Limb landmark coordinates
=======

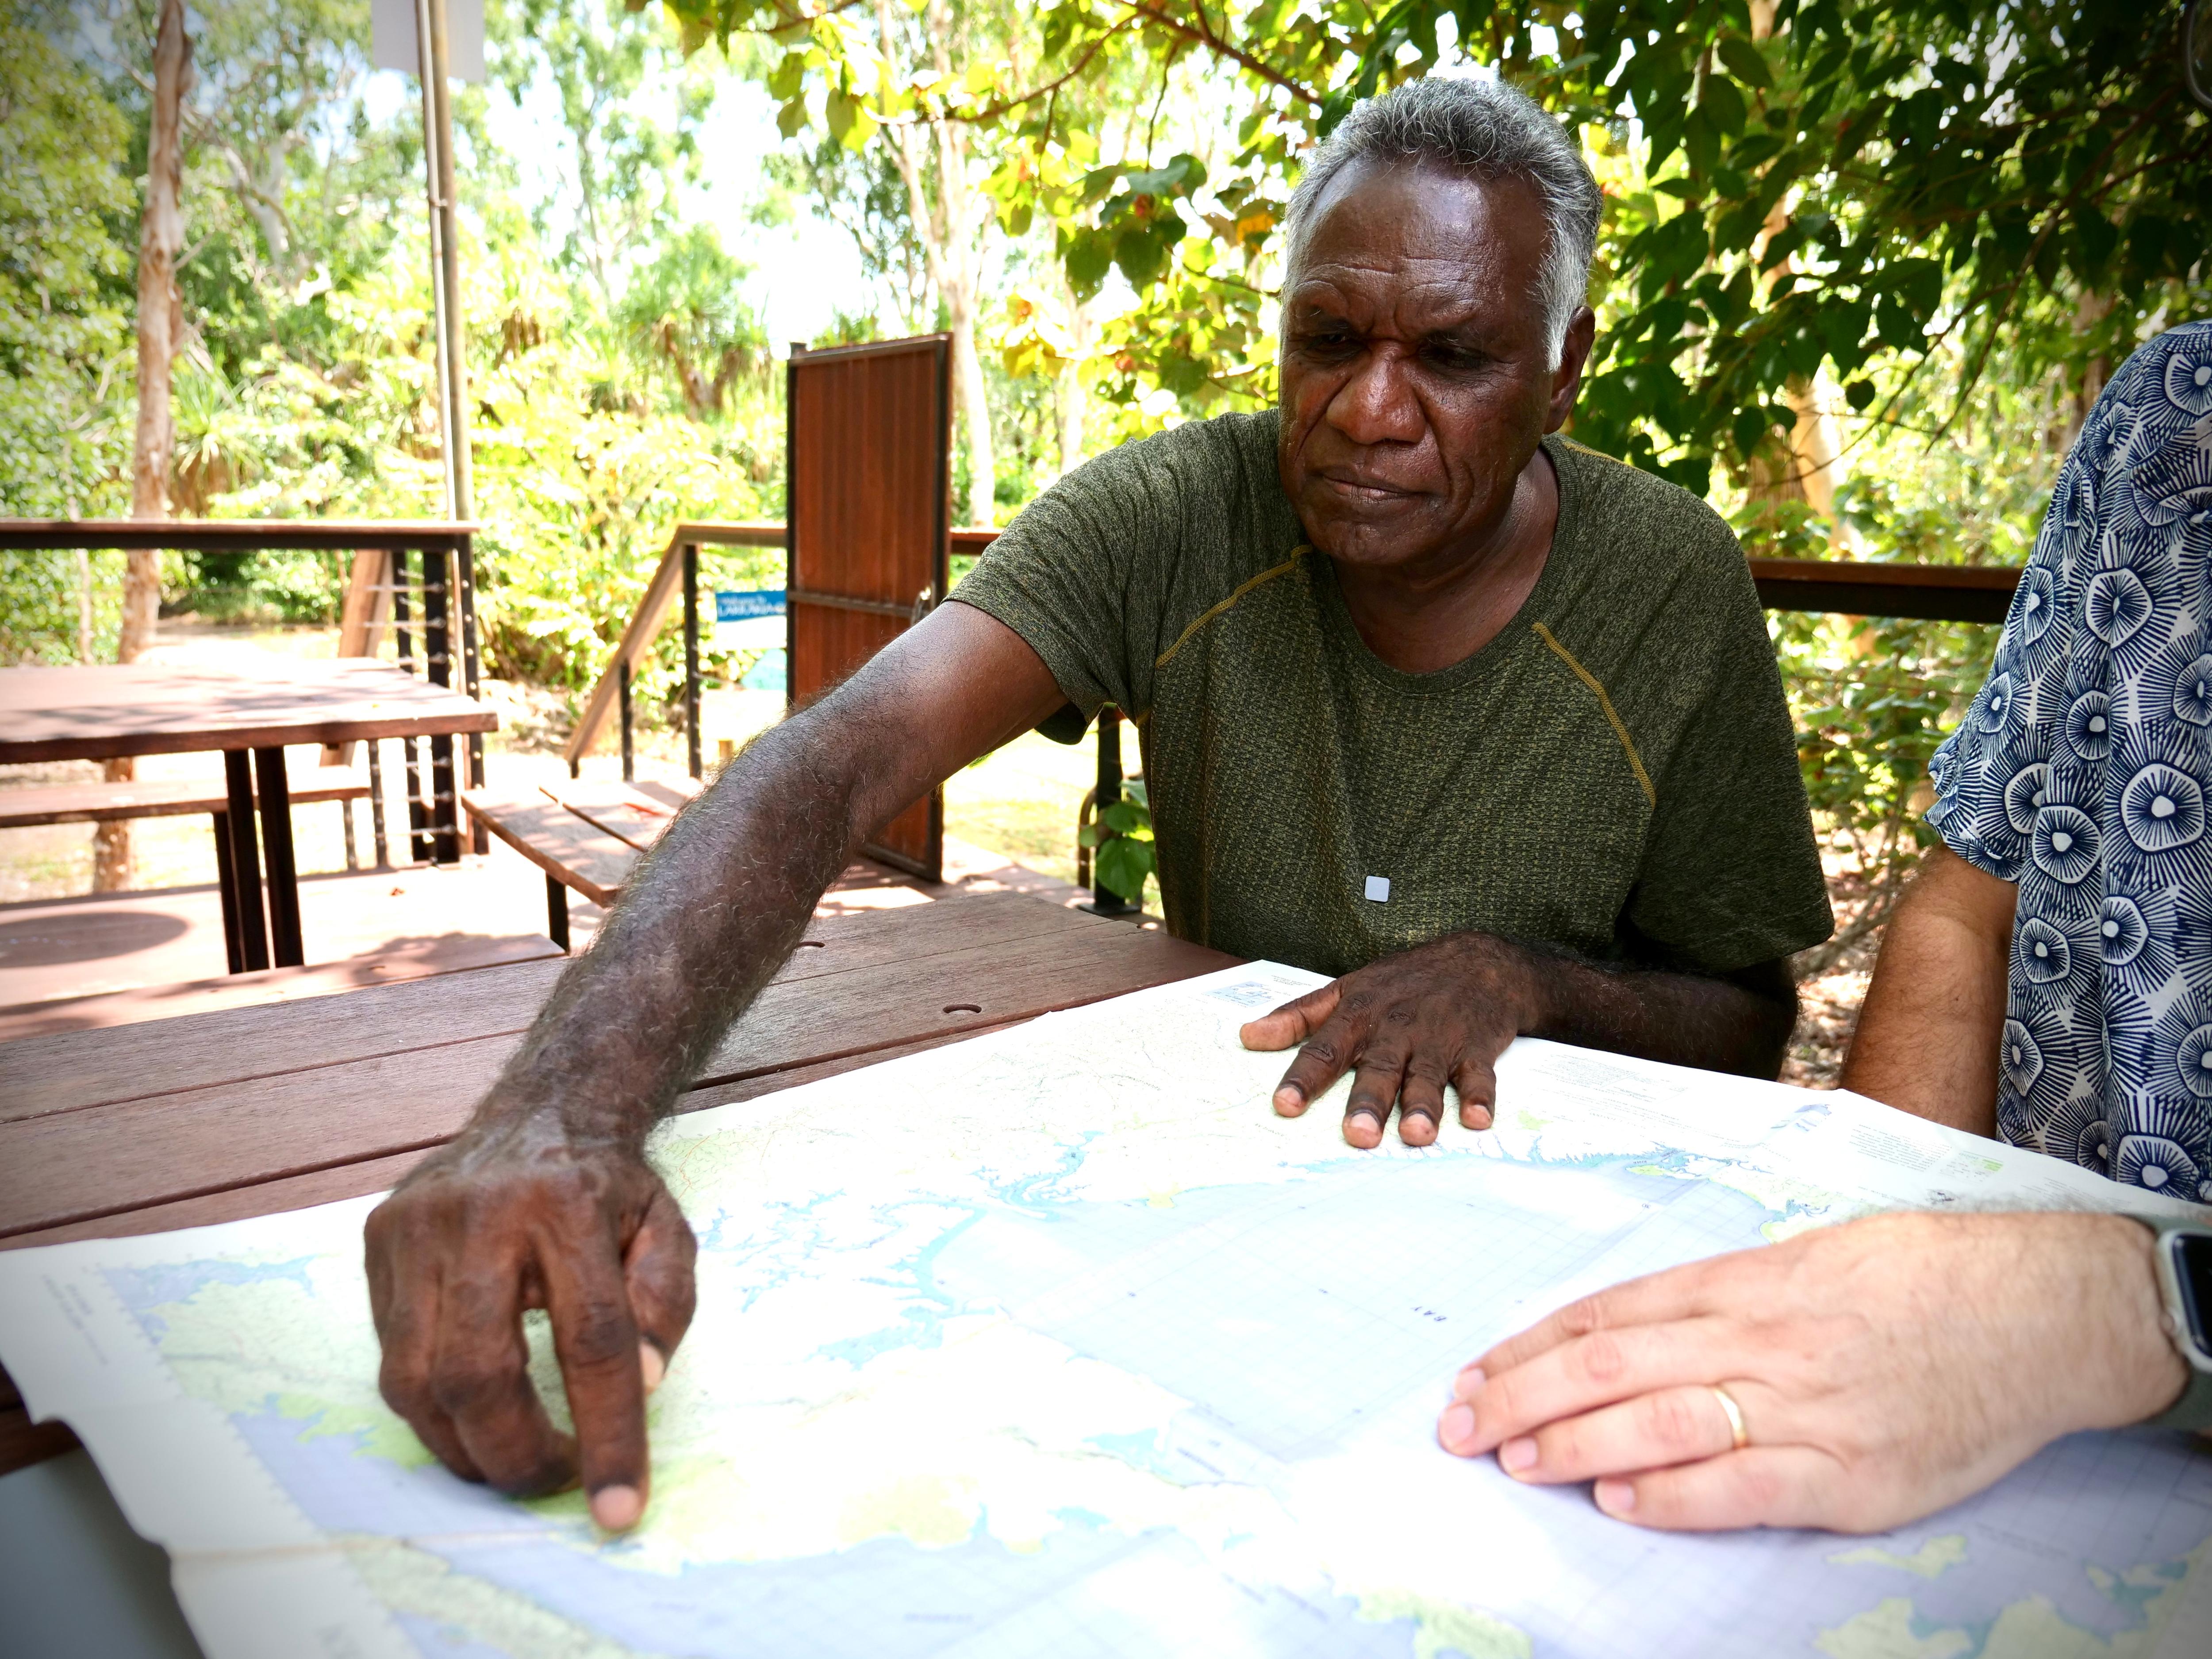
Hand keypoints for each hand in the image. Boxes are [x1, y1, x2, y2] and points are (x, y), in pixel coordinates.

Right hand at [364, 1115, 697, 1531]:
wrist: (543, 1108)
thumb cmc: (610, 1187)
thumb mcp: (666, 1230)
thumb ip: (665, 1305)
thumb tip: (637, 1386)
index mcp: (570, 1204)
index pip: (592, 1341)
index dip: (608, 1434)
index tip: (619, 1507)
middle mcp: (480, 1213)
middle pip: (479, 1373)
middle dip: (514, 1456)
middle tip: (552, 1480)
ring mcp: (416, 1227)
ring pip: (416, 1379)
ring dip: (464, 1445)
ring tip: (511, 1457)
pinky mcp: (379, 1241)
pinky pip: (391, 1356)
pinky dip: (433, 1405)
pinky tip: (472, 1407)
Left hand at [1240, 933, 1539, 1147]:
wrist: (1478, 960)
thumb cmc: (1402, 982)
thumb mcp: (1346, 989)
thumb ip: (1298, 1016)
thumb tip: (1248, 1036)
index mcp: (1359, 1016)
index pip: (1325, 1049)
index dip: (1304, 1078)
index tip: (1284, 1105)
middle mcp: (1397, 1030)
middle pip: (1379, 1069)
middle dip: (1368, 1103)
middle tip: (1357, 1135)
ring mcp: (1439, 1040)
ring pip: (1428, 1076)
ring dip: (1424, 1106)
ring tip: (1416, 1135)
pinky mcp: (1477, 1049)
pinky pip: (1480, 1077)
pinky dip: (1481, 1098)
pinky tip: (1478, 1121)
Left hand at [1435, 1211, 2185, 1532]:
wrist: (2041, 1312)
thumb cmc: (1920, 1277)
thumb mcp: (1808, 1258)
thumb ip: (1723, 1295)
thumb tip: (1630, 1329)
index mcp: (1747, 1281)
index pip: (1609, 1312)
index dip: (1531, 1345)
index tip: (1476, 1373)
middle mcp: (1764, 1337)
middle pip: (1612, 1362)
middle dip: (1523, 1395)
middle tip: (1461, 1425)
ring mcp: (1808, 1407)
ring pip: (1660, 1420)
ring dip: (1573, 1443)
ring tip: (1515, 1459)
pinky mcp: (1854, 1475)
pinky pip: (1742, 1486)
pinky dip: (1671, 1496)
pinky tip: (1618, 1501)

=======

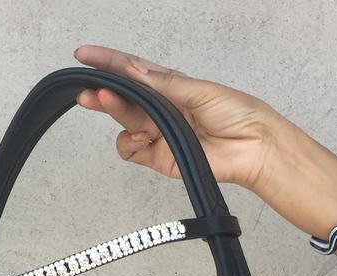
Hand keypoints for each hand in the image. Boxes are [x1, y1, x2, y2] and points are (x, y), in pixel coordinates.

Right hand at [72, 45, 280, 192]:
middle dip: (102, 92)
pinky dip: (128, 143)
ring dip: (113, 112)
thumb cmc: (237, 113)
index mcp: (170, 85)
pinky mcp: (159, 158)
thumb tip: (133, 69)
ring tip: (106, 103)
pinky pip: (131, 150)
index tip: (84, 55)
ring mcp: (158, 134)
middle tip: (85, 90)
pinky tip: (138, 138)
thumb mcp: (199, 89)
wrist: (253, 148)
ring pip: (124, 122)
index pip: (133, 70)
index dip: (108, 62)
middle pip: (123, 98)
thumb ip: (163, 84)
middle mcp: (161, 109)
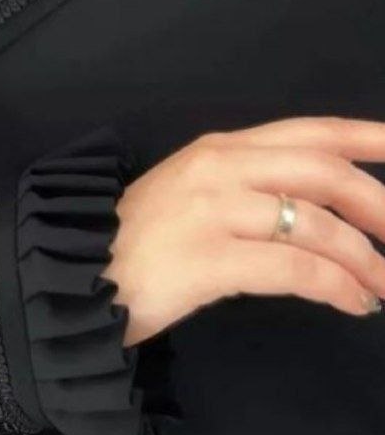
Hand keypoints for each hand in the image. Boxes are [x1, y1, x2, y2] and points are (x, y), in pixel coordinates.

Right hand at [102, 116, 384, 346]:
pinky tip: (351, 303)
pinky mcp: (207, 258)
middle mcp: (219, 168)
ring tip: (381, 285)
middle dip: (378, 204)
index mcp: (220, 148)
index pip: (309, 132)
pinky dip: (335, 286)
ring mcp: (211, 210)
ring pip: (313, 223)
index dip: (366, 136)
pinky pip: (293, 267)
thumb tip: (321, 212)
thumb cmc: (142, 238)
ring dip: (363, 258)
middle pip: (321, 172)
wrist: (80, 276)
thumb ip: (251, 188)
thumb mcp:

=======

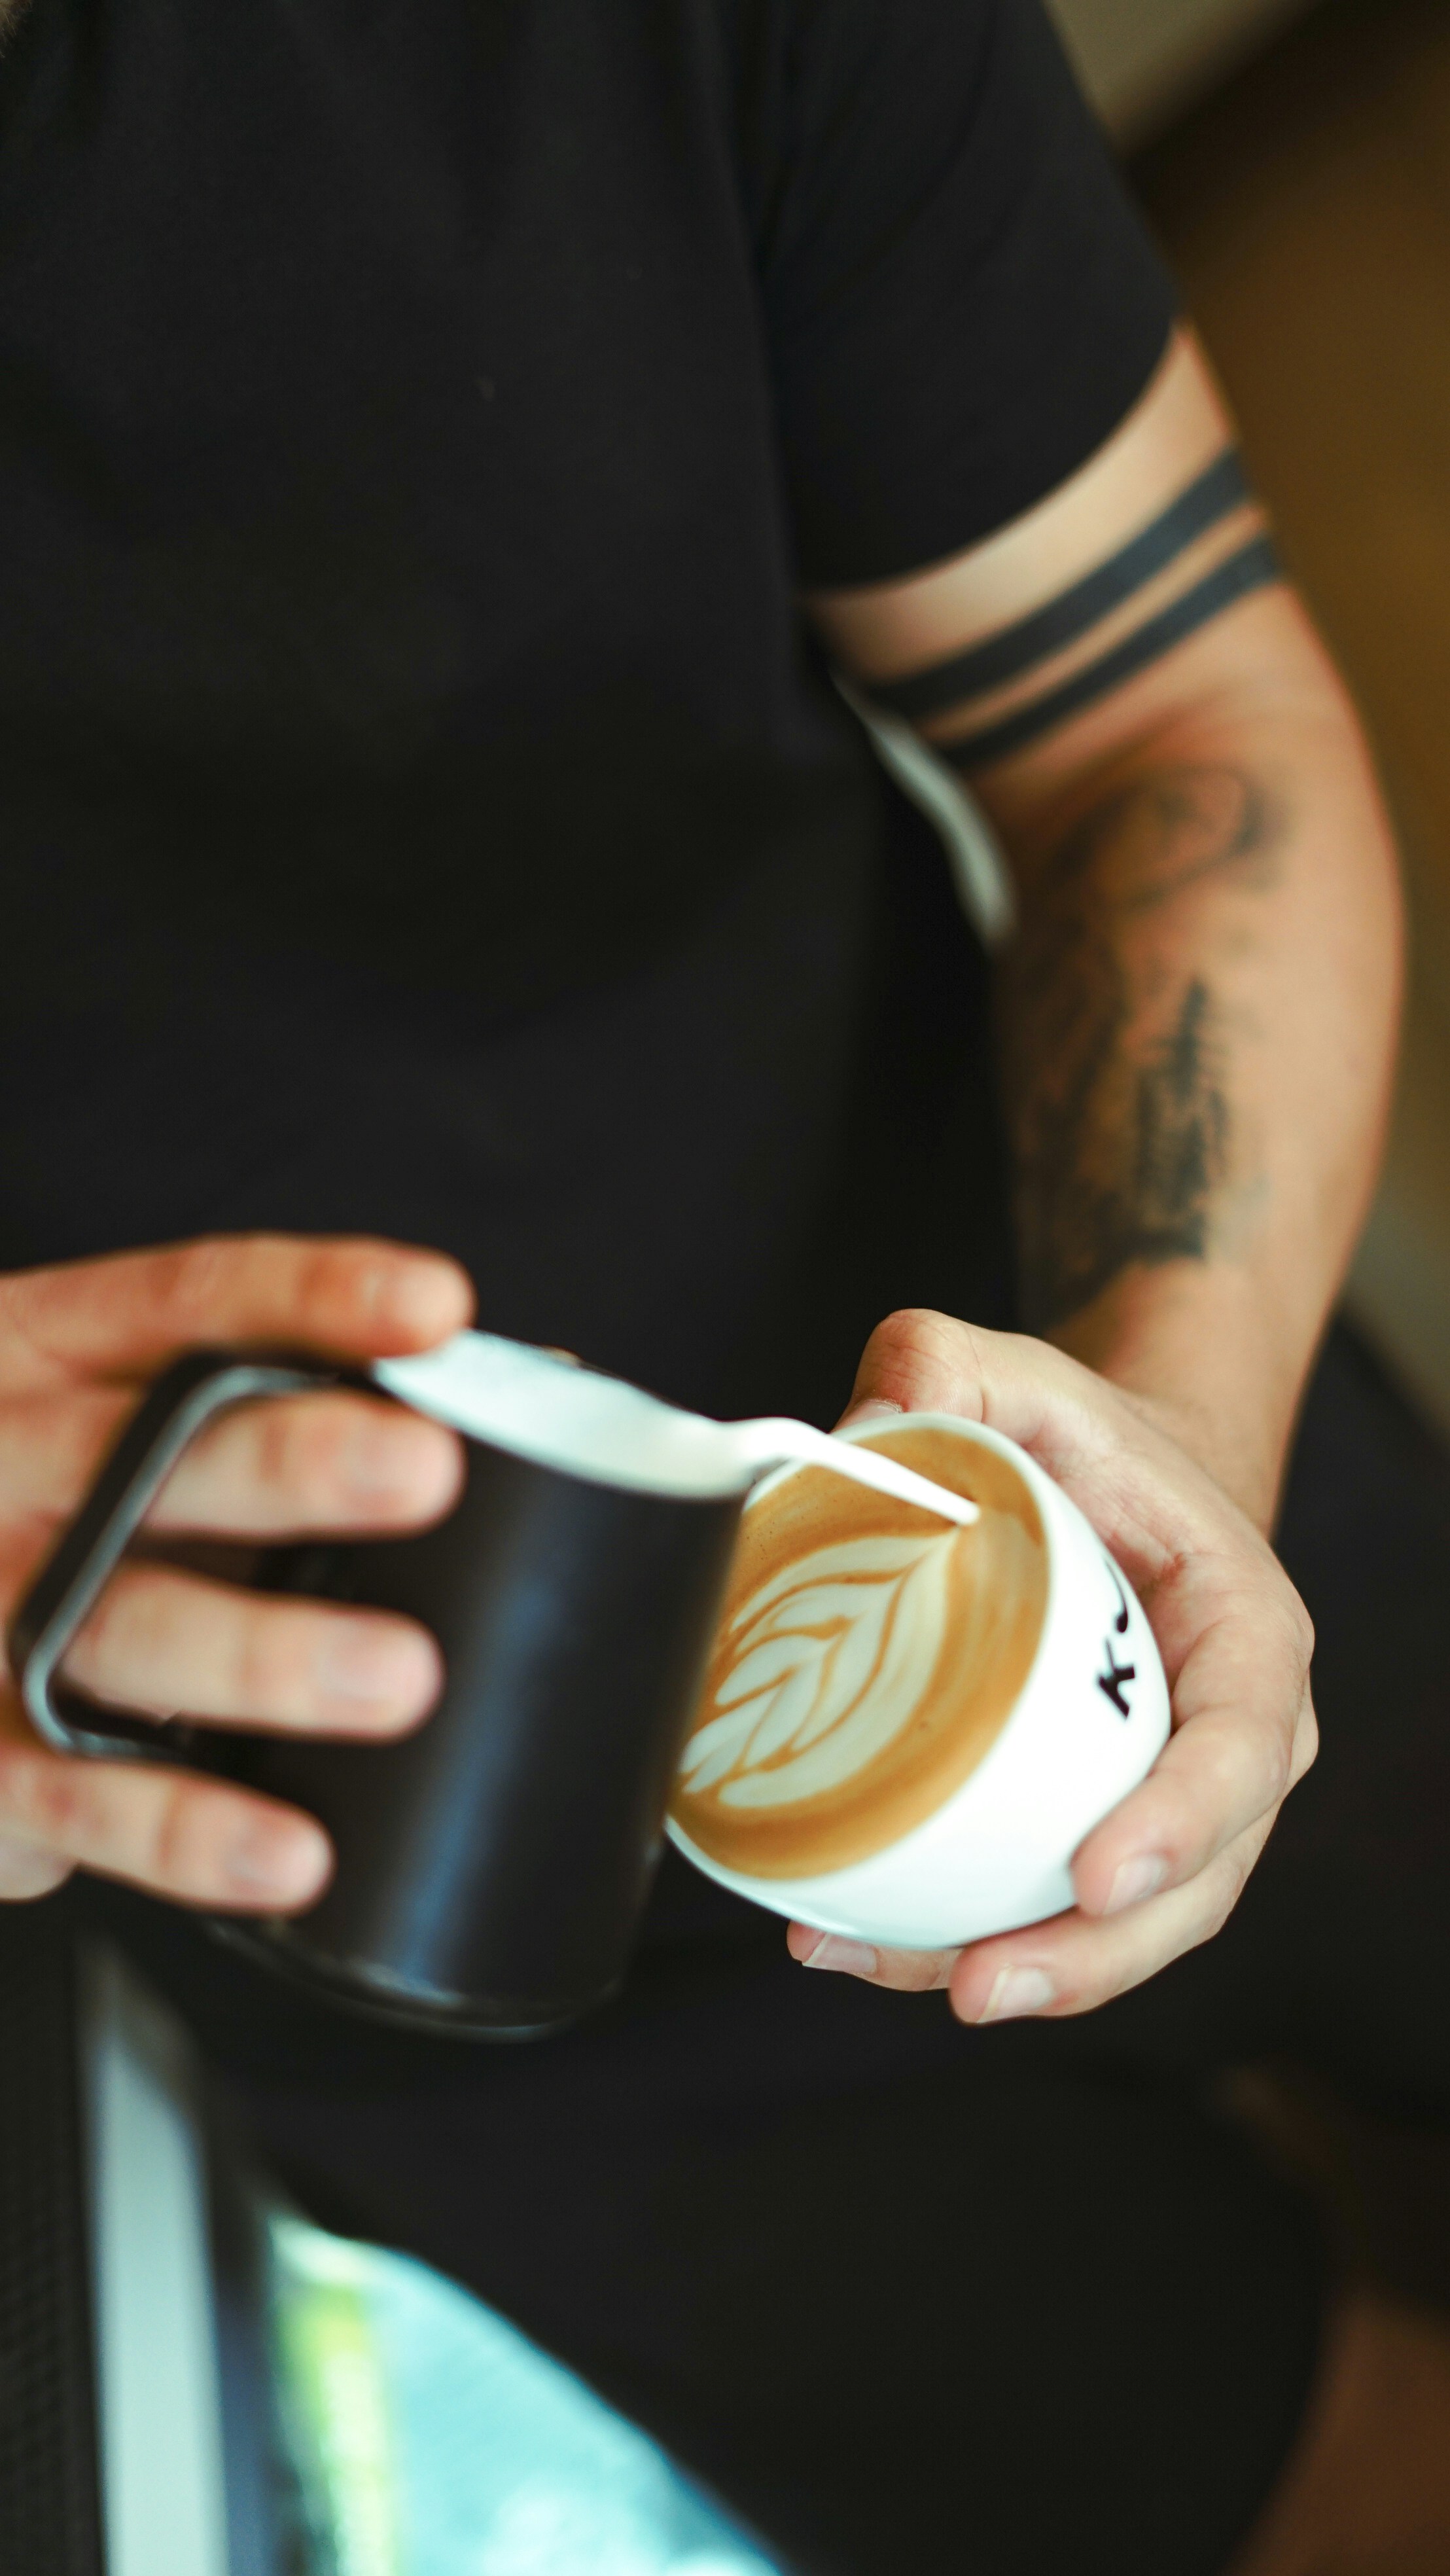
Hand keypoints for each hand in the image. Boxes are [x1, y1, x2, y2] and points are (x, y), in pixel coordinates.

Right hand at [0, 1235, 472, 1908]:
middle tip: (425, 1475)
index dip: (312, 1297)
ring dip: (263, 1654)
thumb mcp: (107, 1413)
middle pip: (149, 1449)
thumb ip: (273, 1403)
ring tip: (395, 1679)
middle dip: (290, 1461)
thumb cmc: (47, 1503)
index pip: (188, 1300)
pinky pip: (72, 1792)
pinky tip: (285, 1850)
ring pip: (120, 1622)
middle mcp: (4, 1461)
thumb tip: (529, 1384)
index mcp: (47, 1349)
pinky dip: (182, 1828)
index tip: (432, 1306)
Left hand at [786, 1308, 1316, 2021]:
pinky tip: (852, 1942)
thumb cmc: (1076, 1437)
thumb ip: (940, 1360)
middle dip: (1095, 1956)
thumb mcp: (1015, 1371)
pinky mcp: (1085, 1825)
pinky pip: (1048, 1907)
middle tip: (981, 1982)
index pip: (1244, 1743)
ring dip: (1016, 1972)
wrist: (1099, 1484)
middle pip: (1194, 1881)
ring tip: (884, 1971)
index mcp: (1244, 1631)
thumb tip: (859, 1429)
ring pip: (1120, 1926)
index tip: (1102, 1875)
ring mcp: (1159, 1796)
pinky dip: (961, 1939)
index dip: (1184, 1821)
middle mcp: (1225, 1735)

=======

→ EXERCISE BRIEF:
Will you return exactly the lines above from the one with "thumb ip: (273, 1403)" down to the one with "middle mcp: (1225, 1735)", counting both as part of the range?

→ EXERCISE RESPONSE:
thumb ip: (273, 1403)
ring tip: (395, 1679)
middle dip: (290, 1461)
thumb cmc: (47, 1503)
index pip: (188, 1300)
pinky pip: (72, 1792)
pinky tip: (285, 1850)
ring pip: (120, 1622)
middle mcp: (4, 1461)
thumb tip: (529, 1384)
index mcp: (47, 1349)
pinky dip: (182, 1828)
index tip: (432, 1306)
Left hand at [786, 1308, 1316, 2021]:
pinky tip: (852, 1942)
thumb cmc: (1076, 1437)
thumb ip: (940, 1360)
middle dip: (1095, 1956)
thumb mcp: (1015, 1371)
pinky mcp: (1085, 1825)
pinky pip: (1048, 1907)
middle tip: (981, 1982)
index pip: (1244, 1743)
ring dip: (1016, 1972)
wrist: (1099, 1484)
middle pip: (1194, 1881)
ring tip: (884, 1971)
index mcp: (1244, 1631)
thumb tip: (859, 1429)
ring pip: (1120, 1926)
index tip: (1102, 1875)
ring mcp: (1159, 1796)
pinky dip: (961, 1939)
index dip: (1184, 1821)
middle mcp: (1225, 1735)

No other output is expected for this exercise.